L’opera di Lorena Martinello accende i riflettori sulla crisi climatica

Vive nel sottosuolo, ma è capace di collegare, nutrire e far crescere esseri viventi a grandi distanze e in condizioni apparentemente difficili. È il micelio, l’apparato vegetativo dei funghi. Richiede nutrimento, ma allo stesso tempo lo dona. Funziona un po’ come gli esseri umani: collegati da reti invisibili di interdipendenze e bisognosi di ricevere e restituire nutrimento, tra loro e con il pianeta. È una natura che trasforma le distanze e le riempie di significato quella a cui si ispira la performance partecipativa “Mycelium” dell’antropologa e illustratrice Lorena Martinello, scelta come momento di riflessione artistica e di connessione simbolica nell’ambito del festival “Living with Grace.

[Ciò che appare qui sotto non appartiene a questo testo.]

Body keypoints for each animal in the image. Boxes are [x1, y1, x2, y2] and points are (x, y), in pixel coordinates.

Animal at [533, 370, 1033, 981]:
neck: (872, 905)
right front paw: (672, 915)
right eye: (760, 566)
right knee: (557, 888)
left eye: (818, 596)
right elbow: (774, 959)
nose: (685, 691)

Our Earth, our Responsibility”, in corso all’Università di Trento.

La realizzazione dell’opera è in linea con il messaggio su cui il Festival si concentra nelle quattro giornate di lavori (da giovedì 26 marzo, fino a domenica 29 marzo): abitare la Terra con “grazia” non è solo un esercizio estetico, ma una strategia necessaria per affrontare con dignità e resilienza la crisi climatica.

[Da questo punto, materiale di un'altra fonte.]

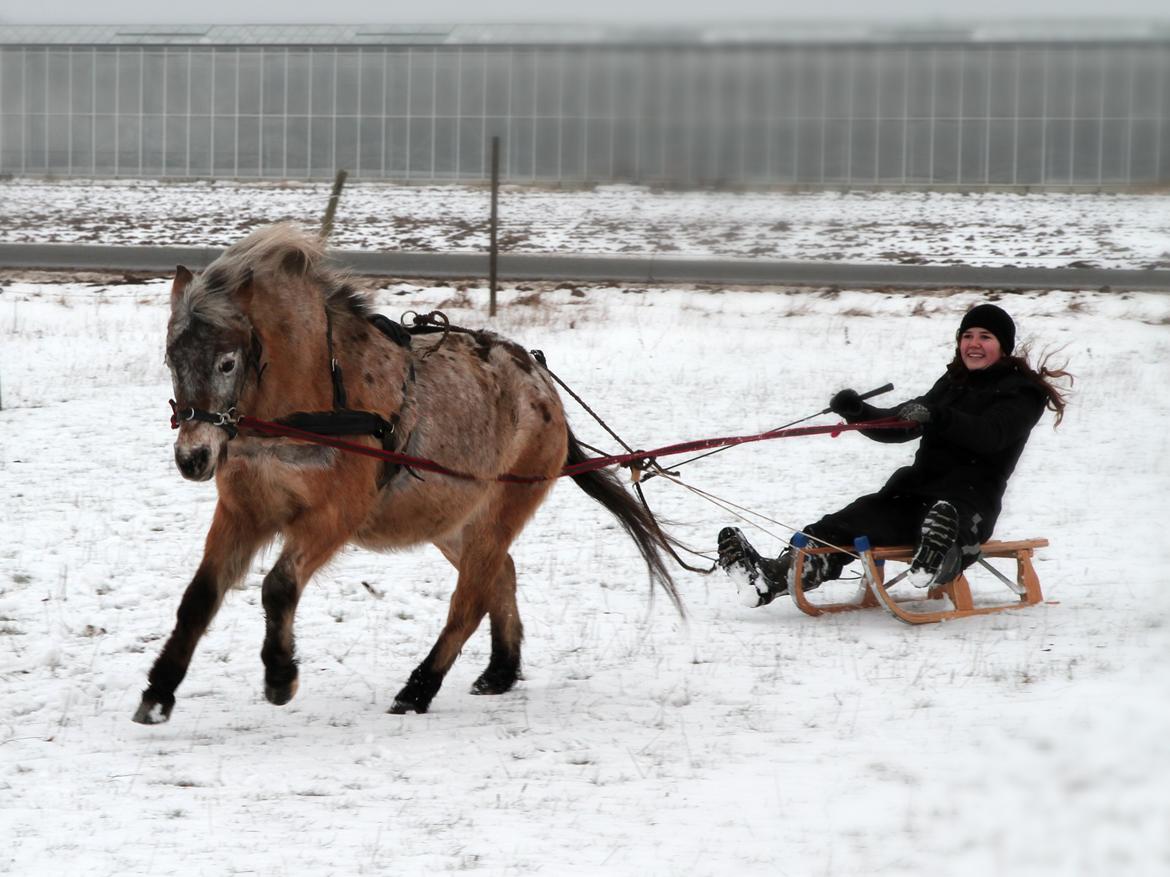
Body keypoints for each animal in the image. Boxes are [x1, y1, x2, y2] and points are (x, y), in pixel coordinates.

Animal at [132, 223, 682, 724]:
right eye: (171, 359)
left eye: (227, 362)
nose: (193, 457)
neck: (316, 396)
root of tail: (542, 385)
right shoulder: (243, 511)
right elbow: (200, 596)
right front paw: (158, 692)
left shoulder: (335, 516)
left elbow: (280, 586)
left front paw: (280, 675)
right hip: (451, 521)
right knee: (499, 576)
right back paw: (499, 671)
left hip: (499, 512)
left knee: (469, 600)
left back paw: (418, 688)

Ogni passante potrà tracciare un segno sulla grande tela che si sta costruendo, con l’aiuto di tutti e la regia dell’artista, nell’atrio di Palazzo Prodi. La tela è composta da stoffe di recupero, alcune delle quali tessute a mano oltre cento anni fa. Questo intreccio di materiali diversi rappresenta visivamente una società capace di accogliere ogni contributo per lasciare un’impronta leggera sul pianeta. Parte dell’esperienza di reciprocità è anche il gesto di lasciare, per chi verrà dopo, un segnalibro decorato, un invito a non perdere il segno in un percorso di formazione e informazione che può richiedere pause di riflessione e confronto, prima di nuovi slanci.